#### Your task
Look below for the line holding "staining of human" and the line holding "adenocarcinoma (renal) stained". Transcribe exactly those lines and all lines between them, nothing more.

═════ Supplied records

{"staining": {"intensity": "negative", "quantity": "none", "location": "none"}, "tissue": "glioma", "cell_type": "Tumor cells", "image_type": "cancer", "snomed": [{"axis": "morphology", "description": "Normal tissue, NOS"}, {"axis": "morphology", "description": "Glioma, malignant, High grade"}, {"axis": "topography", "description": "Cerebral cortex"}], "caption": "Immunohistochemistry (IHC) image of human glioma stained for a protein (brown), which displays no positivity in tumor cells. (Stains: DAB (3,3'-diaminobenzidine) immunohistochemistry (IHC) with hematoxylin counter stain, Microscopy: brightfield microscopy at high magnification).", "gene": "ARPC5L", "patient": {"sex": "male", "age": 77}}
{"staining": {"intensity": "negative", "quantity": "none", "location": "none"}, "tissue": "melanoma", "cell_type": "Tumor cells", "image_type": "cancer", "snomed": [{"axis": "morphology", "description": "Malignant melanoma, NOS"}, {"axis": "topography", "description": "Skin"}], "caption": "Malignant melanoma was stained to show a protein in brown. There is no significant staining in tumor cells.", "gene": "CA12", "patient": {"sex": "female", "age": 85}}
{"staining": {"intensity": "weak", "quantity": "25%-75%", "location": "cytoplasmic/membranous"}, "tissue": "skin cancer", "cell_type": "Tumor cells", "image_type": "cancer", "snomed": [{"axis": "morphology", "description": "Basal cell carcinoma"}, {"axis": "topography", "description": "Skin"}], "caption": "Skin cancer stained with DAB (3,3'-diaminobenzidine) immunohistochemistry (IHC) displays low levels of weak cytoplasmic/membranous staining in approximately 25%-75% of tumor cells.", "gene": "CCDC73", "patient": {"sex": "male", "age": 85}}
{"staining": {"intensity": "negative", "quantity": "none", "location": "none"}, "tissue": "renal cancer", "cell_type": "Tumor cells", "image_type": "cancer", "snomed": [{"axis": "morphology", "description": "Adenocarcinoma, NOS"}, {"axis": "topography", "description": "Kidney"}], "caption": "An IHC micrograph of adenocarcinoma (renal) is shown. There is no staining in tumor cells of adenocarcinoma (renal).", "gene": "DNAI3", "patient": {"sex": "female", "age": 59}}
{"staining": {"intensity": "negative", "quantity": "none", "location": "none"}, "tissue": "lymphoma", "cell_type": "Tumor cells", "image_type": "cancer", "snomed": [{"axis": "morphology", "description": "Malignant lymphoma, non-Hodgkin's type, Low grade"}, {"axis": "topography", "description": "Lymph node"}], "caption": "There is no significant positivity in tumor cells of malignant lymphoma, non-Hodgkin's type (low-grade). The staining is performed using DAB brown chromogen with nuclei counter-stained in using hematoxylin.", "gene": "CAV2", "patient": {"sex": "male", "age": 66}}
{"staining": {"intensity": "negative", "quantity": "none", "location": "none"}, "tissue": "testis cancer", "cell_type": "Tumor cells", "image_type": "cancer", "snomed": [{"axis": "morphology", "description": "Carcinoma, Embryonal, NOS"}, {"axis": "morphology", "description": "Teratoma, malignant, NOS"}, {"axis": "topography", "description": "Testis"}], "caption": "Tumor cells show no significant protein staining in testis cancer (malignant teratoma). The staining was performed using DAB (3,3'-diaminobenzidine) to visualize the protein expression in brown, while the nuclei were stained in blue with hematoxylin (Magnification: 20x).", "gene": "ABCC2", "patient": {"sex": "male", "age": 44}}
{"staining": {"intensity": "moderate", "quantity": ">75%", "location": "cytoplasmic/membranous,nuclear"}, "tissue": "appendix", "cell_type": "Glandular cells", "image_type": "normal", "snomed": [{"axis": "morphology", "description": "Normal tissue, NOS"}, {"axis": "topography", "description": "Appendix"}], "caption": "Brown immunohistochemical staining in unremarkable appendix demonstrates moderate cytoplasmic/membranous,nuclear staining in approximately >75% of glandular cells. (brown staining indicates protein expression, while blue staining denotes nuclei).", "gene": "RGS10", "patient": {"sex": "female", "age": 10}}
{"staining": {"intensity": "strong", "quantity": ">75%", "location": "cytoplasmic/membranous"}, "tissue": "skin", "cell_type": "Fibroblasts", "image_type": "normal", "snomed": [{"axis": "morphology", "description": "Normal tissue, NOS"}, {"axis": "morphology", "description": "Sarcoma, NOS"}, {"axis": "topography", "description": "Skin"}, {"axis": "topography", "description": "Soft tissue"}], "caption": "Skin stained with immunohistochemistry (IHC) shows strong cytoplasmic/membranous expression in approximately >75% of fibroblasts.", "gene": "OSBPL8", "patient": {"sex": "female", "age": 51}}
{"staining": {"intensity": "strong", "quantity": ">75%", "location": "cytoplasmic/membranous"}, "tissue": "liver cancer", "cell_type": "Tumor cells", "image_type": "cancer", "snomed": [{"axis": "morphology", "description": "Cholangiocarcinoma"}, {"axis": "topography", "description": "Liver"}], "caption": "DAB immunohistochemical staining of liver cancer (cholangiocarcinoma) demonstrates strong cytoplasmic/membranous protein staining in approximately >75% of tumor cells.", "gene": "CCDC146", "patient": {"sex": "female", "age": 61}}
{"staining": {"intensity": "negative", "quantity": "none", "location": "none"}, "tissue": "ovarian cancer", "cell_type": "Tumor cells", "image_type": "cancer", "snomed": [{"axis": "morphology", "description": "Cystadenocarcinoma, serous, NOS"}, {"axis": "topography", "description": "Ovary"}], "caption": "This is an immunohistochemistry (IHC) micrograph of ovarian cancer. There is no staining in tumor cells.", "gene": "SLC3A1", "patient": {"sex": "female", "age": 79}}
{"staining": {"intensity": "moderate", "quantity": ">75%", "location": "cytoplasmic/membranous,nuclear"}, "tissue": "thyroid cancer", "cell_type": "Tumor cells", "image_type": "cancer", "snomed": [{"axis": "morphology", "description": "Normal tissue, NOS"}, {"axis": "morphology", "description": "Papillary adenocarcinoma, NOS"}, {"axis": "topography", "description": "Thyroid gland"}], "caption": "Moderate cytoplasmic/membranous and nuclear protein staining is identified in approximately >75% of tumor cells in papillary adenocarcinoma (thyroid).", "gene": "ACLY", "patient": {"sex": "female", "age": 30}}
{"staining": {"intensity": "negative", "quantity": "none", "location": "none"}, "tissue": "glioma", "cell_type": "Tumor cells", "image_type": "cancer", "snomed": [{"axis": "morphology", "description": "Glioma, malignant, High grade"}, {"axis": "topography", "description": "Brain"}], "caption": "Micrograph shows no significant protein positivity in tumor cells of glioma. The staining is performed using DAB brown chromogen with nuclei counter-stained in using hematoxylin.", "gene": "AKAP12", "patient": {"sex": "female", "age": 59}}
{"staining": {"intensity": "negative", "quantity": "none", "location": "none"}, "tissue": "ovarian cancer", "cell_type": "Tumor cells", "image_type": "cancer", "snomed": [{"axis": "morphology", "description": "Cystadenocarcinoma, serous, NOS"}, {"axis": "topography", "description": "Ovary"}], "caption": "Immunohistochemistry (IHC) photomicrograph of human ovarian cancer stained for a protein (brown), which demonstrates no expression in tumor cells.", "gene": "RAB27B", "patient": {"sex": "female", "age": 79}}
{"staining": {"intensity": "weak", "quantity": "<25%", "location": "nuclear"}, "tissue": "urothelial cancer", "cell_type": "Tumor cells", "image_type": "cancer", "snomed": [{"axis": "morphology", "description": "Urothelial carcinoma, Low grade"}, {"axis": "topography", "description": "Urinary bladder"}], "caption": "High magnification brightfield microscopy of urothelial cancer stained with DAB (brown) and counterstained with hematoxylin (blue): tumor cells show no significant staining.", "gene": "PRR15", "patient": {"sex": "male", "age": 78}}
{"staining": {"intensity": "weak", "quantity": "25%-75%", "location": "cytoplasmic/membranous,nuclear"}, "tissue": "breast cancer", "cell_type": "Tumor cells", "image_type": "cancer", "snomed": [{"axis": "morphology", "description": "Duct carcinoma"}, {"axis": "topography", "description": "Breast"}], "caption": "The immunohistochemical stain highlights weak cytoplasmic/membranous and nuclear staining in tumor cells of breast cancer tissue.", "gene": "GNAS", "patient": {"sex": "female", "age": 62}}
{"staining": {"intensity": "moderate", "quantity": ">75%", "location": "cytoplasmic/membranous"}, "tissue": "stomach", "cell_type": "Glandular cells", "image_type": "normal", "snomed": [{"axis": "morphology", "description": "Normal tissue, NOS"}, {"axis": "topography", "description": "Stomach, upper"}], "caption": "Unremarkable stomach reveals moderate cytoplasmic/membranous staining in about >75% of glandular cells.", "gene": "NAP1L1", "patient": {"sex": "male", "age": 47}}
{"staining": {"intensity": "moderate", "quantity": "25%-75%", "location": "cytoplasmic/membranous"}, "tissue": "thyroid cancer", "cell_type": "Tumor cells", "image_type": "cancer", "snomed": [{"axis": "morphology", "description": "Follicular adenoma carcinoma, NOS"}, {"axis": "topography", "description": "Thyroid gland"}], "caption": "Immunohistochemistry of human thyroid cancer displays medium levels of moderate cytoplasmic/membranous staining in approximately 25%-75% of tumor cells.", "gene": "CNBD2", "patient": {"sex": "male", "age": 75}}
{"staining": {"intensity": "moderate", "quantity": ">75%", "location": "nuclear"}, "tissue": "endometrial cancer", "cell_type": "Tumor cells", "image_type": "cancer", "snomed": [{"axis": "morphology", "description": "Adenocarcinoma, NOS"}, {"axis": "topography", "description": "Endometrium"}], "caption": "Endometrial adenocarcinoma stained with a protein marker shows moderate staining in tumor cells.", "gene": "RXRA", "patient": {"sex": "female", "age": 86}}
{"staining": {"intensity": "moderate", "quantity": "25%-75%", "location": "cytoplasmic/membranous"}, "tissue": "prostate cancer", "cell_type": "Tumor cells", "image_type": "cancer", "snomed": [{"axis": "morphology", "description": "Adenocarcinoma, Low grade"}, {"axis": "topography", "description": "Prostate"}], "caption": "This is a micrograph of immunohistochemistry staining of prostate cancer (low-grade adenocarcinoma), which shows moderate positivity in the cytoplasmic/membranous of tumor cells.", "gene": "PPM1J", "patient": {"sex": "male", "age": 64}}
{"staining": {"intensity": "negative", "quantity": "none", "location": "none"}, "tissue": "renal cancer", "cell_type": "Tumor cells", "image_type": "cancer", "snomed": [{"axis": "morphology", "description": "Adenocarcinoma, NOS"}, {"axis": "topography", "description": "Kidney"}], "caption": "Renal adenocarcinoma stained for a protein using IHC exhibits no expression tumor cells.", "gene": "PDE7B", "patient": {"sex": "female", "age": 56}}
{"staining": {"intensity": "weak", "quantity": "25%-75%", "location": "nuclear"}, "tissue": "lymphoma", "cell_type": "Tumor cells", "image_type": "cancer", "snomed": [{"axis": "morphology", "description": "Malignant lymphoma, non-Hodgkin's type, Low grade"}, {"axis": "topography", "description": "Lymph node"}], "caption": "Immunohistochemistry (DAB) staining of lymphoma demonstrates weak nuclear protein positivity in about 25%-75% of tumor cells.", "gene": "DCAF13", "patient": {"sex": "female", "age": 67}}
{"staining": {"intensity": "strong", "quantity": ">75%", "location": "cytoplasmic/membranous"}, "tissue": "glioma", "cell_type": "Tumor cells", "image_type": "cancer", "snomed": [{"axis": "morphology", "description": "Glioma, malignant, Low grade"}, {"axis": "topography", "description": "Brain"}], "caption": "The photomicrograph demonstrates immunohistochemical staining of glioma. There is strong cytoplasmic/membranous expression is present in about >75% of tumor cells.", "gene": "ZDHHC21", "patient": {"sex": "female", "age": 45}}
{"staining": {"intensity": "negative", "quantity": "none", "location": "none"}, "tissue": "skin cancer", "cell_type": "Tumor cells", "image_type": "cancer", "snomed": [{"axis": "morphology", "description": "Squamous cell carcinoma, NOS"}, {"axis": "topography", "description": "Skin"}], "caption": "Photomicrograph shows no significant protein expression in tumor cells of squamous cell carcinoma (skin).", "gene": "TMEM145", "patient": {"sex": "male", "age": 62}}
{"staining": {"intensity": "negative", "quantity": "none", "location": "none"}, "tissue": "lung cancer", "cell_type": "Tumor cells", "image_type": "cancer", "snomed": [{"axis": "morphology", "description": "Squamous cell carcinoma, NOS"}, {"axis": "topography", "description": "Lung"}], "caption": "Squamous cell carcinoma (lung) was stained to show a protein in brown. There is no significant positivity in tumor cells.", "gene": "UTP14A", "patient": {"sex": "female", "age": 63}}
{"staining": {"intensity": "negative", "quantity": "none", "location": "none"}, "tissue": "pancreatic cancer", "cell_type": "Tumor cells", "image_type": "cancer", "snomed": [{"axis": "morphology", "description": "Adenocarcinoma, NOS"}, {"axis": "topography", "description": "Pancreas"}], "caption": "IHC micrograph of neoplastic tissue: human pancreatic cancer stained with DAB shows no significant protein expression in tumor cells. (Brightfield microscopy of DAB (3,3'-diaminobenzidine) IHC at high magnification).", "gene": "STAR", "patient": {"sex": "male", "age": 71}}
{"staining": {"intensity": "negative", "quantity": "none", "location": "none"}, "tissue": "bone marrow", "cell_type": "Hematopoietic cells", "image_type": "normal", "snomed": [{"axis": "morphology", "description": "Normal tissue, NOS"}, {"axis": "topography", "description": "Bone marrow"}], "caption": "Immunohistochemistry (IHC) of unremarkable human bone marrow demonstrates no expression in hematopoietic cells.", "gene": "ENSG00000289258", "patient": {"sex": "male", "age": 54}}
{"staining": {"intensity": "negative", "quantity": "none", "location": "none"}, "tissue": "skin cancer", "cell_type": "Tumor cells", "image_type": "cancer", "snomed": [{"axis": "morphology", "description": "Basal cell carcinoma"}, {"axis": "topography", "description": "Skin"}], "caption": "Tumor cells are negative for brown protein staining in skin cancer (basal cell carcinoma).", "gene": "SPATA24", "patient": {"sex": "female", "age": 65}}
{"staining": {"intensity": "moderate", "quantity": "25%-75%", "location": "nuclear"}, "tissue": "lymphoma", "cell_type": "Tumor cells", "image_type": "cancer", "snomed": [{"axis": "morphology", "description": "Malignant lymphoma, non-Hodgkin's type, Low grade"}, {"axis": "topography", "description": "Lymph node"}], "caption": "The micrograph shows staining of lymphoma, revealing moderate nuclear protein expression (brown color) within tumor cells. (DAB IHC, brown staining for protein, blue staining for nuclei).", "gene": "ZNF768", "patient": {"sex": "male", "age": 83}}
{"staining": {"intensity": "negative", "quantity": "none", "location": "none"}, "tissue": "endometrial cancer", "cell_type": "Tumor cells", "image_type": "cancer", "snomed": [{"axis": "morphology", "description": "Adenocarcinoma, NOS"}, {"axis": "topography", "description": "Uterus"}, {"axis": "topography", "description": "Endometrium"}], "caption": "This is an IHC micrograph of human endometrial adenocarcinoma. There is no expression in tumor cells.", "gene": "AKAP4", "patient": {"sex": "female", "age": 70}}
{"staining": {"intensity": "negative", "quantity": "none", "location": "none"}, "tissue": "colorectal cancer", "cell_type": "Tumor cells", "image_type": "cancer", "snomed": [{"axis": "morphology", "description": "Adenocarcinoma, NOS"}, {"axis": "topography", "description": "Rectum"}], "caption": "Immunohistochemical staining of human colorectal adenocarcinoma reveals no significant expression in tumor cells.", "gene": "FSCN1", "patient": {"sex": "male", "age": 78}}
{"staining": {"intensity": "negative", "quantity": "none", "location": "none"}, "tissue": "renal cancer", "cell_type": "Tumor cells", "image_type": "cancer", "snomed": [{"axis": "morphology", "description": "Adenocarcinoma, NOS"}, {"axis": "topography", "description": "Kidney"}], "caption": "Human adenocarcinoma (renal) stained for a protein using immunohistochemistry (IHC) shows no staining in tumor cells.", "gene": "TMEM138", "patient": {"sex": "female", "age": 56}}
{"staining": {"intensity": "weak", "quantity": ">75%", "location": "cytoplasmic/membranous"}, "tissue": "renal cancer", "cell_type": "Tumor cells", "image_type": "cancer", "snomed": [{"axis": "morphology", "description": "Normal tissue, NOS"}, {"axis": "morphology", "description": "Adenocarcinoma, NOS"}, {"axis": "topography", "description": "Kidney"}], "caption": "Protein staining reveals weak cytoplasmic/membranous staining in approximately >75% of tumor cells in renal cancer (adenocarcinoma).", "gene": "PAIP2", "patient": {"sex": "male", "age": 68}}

══════════

#### Exercise result
{"staining": {"intensity": "negative", "quantity": "none", "location": "none"}, "tissue": "colorectal cancer", "cell_type": "Tumor cells", "image_type": "cancer", "snomed": [{"axis": "morphology", "description": "Adenocarcinoma, NOS"}, {"axis": "topography", "description": "Rectum"}], "caption": "Immunohistochemical staining of human colorectal adenocarcinoma reveals no significant expression in tumor cells.", "gene": "FSCN1", "patient": {"sex": "male", "age": 78}}
{"staining": {"intensity": "negative", "quantity": "none", "location": "none"}, "tissue": "renal cancer", "cell_type": "Tumor cells", "image_type": "cancer", "snomed": [{"axis": "morphology", "description": "Adenocarcinoma, NOS"}, {"axis": "topography", "description": "Kidney"}], "caption": "Human adenocarcinoma (renal) stained for a protein using immunohistochemistry (IHC) shows no staining in tumor cells.", "gene": "TMEM138", "patient": {"sex": "female", "age": 56}}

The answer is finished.